▶ **EXTRACT**
That sounds like the right approach. That's how the data was intended to be used.

[vymao]

Yes. I downloaded the fastq files, aligned them through the GATK pipeline. Not sure where to go from here...

[litaifang]

After you aligned them using GATK pipeline, run MuTect2, MuSE, and SomaticSniper (or other combinations of callers) on the pair of the BAM files. And then, use SomaticSeq to combine the output of the callers. You may use the high-confidence calls with the high-confidence regions to train models.

[vymao]

That is what I did but got the error above.

[vymao]

By the way, I just checked the intersection of the Mutect2 calls (based on Illumina WGS sample 2) and the truth set from the same paper I sent earlier. I noticed that the large majority of truth mutations are not captured by Mutect2 (I see around 300 captured and 9000 not captured).

Is this accurate?

[litaifang]

MuTect2 is about >90% sensitive for these data sets. Why did it only capture 300? Which files did you download?

▶ **RECORDS PROVIDED**
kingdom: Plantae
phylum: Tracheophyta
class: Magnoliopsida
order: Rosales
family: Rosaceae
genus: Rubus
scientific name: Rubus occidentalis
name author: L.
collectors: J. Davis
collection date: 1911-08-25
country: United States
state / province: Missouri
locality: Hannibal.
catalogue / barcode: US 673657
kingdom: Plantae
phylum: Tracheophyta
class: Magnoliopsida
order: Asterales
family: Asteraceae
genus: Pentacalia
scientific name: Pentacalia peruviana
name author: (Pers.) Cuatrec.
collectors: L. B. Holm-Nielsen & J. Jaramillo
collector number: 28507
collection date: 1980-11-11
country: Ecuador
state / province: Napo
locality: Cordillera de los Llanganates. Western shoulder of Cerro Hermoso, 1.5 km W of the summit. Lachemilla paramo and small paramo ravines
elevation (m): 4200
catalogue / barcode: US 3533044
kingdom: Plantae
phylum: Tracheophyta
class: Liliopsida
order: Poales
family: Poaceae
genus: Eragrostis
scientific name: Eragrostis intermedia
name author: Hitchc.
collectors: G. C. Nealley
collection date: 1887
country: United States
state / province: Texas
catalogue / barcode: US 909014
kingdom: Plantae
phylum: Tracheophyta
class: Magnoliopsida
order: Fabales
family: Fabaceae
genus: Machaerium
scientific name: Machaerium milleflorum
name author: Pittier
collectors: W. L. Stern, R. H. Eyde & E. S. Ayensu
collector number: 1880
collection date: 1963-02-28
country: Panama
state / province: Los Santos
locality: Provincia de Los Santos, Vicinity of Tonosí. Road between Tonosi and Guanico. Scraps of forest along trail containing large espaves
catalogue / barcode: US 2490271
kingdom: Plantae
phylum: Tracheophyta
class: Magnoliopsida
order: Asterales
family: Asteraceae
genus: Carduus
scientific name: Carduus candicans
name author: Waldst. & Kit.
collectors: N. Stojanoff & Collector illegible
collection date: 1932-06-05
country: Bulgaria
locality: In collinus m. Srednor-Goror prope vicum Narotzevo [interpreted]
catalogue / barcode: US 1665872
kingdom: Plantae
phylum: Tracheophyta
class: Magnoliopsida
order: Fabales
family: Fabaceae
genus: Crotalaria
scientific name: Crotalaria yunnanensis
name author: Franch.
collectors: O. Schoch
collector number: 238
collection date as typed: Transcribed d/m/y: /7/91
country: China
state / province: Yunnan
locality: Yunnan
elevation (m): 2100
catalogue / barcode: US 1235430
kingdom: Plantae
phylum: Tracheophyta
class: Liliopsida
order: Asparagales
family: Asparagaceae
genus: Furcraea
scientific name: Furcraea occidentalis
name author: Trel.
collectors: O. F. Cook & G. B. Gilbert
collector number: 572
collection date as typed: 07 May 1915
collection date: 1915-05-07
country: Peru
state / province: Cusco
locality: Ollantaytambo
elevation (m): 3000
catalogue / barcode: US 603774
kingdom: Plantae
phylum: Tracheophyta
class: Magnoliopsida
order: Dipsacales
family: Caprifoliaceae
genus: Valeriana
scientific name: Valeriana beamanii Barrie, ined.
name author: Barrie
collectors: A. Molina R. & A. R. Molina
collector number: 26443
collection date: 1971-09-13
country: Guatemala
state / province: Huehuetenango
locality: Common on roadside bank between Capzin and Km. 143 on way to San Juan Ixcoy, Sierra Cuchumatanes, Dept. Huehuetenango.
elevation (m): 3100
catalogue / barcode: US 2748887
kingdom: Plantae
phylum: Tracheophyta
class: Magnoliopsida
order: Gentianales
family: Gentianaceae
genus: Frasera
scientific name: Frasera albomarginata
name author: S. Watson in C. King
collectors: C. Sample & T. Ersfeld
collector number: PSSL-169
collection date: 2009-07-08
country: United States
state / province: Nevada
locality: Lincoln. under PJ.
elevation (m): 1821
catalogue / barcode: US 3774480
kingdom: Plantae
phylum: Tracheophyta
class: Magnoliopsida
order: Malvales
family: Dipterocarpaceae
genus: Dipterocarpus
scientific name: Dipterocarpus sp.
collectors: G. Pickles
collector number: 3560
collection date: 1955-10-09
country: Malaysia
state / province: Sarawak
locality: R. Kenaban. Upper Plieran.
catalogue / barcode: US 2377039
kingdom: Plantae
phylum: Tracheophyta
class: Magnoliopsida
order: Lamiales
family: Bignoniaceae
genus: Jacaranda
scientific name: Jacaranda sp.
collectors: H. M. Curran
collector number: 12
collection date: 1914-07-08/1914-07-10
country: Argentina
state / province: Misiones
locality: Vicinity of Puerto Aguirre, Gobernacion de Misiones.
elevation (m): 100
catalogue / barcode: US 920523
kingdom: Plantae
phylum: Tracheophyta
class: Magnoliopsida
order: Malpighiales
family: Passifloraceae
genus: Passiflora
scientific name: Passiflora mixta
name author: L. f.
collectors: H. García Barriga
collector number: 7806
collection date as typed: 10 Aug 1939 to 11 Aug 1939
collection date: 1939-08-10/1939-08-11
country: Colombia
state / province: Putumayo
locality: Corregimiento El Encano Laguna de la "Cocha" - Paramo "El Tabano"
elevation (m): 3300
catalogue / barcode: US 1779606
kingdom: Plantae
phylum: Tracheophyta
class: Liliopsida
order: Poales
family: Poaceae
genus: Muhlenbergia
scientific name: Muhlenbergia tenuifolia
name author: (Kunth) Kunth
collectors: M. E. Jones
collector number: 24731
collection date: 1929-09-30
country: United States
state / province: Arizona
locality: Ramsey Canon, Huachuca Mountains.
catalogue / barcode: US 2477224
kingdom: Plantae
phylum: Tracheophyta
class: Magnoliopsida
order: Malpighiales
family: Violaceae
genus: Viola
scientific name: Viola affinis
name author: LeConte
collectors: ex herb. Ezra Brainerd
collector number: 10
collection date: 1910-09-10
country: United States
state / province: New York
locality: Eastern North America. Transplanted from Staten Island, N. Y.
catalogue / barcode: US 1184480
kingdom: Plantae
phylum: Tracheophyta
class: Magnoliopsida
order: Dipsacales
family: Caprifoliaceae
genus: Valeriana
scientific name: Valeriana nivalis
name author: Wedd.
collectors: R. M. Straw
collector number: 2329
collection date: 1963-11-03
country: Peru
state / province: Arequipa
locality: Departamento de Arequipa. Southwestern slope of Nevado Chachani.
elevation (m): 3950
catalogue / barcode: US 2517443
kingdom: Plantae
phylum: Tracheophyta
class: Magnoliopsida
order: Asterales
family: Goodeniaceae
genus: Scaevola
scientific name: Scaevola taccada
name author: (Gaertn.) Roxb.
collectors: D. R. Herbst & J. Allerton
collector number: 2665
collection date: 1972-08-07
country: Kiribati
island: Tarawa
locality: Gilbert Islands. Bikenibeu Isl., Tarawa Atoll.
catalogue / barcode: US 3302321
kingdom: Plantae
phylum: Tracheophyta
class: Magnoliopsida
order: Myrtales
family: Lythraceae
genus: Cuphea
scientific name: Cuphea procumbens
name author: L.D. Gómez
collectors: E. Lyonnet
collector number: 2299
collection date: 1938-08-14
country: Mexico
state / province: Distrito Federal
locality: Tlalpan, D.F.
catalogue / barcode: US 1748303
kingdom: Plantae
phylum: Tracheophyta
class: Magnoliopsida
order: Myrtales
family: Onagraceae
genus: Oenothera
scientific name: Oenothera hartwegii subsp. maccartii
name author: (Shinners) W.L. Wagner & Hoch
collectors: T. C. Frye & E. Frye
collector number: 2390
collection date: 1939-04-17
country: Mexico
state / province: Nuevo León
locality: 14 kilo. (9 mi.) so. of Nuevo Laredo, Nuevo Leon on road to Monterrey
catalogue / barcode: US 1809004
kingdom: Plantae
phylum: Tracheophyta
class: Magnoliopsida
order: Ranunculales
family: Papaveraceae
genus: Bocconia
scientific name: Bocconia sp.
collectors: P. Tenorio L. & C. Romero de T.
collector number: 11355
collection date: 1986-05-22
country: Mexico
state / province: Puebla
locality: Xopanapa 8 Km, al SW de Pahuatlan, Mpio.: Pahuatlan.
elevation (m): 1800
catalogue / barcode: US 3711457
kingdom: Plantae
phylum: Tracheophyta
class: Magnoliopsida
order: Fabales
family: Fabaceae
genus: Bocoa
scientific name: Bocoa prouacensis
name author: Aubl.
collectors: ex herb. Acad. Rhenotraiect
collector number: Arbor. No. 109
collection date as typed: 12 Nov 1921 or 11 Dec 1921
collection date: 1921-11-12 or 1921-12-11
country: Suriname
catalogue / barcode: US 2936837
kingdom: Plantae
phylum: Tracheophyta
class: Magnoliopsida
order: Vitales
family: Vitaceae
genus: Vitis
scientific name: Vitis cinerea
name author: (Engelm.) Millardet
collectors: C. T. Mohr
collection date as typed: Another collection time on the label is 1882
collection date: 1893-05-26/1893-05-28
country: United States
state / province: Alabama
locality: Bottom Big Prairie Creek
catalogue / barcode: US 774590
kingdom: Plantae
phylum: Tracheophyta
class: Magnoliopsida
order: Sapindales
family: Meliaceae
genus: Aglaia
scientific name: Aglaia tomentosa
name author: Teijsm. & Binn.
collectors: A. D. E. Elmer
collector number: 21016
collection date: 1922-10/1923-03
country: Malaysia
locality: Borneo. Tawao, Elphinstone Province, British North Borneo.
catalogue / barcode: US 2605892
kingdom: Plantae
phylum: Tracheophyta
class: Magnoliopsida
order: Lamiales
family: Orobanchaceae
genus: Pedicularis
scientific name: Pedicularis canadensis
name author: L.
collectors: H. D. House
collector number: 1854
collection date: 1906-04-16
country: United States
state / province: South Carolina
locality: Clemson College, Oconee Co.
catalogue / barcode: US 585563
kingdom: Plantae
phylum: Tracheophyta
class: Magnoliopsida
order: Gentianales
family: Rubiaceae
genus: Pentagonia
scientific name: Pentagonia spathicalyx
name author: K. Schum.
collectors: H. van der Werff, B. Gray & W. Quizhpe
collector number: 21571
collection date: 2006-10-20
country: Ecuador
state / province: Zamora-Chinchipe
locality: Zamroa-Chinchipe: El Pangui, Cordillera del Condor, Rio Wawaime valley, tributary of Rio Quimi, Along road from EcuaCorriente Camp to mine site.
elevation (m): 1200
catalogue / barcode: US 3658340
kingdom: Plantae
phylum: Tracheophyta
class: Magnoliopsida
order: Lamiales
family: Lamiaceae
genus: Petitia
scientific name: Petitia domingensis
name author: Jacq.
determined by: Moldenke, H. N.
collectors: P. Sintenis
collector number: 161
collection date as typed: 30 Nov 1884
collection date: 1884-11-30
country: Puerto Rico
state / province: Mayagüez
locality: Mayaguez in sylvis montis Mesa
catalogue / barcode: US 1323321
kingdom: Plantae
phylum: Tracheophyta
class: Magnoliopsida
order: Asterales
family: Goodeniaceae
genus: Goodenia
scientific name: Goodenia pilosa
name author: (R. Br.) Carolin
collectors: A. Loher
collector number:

▶ **WHAT THIS TASK INVOLVES**
From the variant-calling thread, transcribe the passage starting at "After you aligned" and ending at "to train models.". The records are separate material and have no connection to the variant-calling thread.

▶ **EXERCISE RESPONSE**
After you aligned them using GATK pipeline, run MuTect2, MuSE, and SomaticSniper (or other combinations of callers) on the pair of the BAM files. And then, use SomaticSeq to combine the output of the callers. You may use the high-confidence calls with the high-confidence regions to train models.